I was trying to read the paper today, but I found myself skipping article after article because everything I read seemed to be everything I knew already. Not perhaps in terms of fact, but in terms of expression. For instance, an article on the Mangalore attacks will more or less follow the same pattern of an article on dalit women being raped. An article on Vajpayee on the ventilator will more or less dance along the same tune of Manmohan Singh's operation. So familiar is the pattern that my eyes automatically skip whole passages- the only thing that still retains my interest is the Calvin and Hobbes strip. This doesn't happen because we are so used to such news. Because we still feel a little angry, a little sad, a little hurt, a little horrified, when we see atrocity on camera (not in films anymore because the screenplays follow patterns just as the articles do), but we've stopped reacting to the description of atrocity in the Print medium. Everything is starting to sound like the same old story over and over again. Trite.The secret of good writing is to speak a strange language that only you can speak and yet be understood by whoever is listening. Those describing atrocities, however, despite their impeccable grammar and punctuation skills, commit the fatal error of speaking in a tongue that is so common, it passes into the air unheeded. It's like yelling 'Wolf!' in a place where the wolf is part of the landscape and not an intruder. So when you tell me that a woman was beaten, or raped, or murdered, or tickled to death, mummifying your narration with bandages of phrases so old, I sit like a fat crab inside my carapace of insularity. We become- you and I- writer and reader- two beings in two boxes, happily apart, content in our inability to connect. I already know what you want to tell me- and you become the classic definition of a bore.
In our BA class, we had this great essay by George Orwell on our syllabus. I can't help but notice how increasingly relevant his words are becoming as the days pass. We have created such hideous phrases in our idiom that all we need to do to escape the brutality of seeing things in flesh and blood is to put out a hand and pick up a dead phrase from the freezer, like a cold fish, and lay it out on the table. The cold fish will not struggle, its eyes remain calm, the scales betray no secret, and its tail will never swish. You are in control of this cold fish and you make your offering to your readers who are more than willing to accept it because it's easier to handle than a leaping, angry, writhing fish alive with the surf of its being. The cold fish only inspires a faint sense of nausea. It goes away soon if you muffle it beneath layers of the everyday. Its gills will not haunt your mind because you never heard its last dying gasp. So much of news reporting resorts to picking cold fish off the freezer. And as a reader, all that I feel is a vague sense of guilt for being so bored at someone's funeral.

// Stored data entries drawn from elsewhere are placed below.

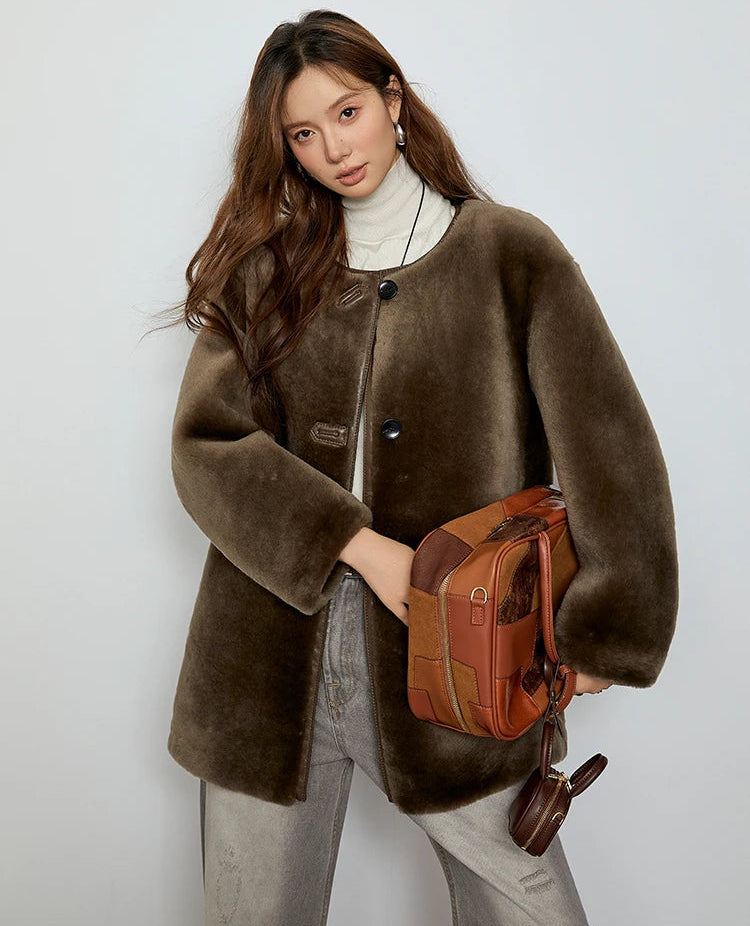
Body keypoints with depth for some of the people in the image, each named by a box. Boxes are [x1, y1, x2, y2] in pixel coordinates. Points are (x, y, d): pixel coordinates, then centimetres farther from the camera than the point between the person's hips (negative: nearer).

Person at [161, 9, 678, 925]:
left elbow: (612, 453, -2)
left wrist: (603, 634, -4)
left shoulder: (511, 254, 1)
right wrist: (362, 545, -13)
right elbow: (205, 446, -3)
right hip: (274, 659, 2)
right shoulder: (263, 270, 8)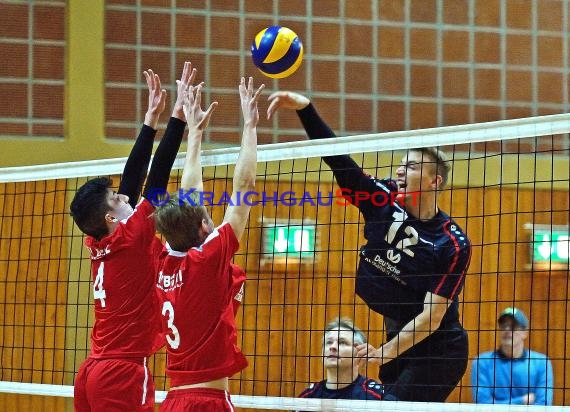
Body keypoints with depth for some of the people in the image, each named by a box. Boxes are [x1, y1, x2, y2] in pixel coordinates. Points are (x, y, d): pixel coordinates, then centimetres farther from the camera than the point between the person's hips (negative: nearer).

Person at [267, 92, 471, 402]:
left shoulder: (454, 244, -18)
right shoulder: (383, 199, -3)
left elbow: (432, 315, -19)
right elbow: (336, 158, -5)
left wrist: (386, 352, -22)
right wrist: (304, 108, -16)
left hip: (438, 352, -7)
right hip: (399, 338, 7)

What then, should a writer do to unsettle his/her readers? How does one write the everyday without camping in the graveyard of phrases? It isn't easy, certainly. Most people find it difficult to write a text message that makes sense. Most people cannot write emails that are neatly divided into paragraphs. Most people are so inarticulate, it is astonishing that they are not dead already. But we're not talking about most people here. Most people are not writers and they are happy not being so. There are only a few who are so narcissistic that they believe the world is at the edge of its seat to hear what they have to say. And they still treat the world with condescension. Here I lay my pearls before thee, swine. So if you've chosen to be a writer, you bloody well make sure you work at your art. All good writers are good readers. Not only does reading stimulate your imagination, it also teaches you languages. And by that, I don't mean languages of countries. I mean the languages of people. The languages of love, anger, hate, bitchiness, devotion- whatever it is that you wish to write about. The more you read, the more words fall into your brain like snow, blanking out the mundane, creating an expanse, a canvas, where you as the artist, suddenly discover that you can now speak the language you had been forlornly searching for, for so long. Because this is your land, this is the kingdom you've dreamed of when you had read what you had written and been disappointed by its jadedness.
The more you read, the more you know about your own skills to write. The more you know, the more afraid you could become about what to write. Because we have our invisible demons that whisper in soft strains about how far we can go. How frank your writing can be. How much you will let your words reveal about you. It is this fear that once again drives us back to the comfort of platitudes. It is always difficult to be the only voice of dissent in a birthday party. If you draw a line that keeps your reader away from you, this much and no further, if you decide to be the stowaway in your own ship, then your reader will walk away from you because all there is to see is the steel and skeleton of a machine.
This is true of not just writers writing about atrocities but writers in general.A lot of Indian writers for children, especially, are so painfully imitative of their western counterparts because of their fear to take the plunge and be original. They'd rather be derivatives of Enid Blyton or Rowling because they are safe zones. Happy to be the Indian Blyton, the Indian Rowling. It is this dead-end that must be clawed open to reveal new worlds. Or all you can do is to hopelessly throw yourself against the wall and wish for Platform 9 3/4 to open up.
I'd love to open the newspaper one day and feel scared. The way it's going now, I think I'll read my own obituary and stifle a yawn. I want the writers who are penning their reports to wake me up with their rage. I don't want to read what I already know. Please tell me something new or am going to break up with you.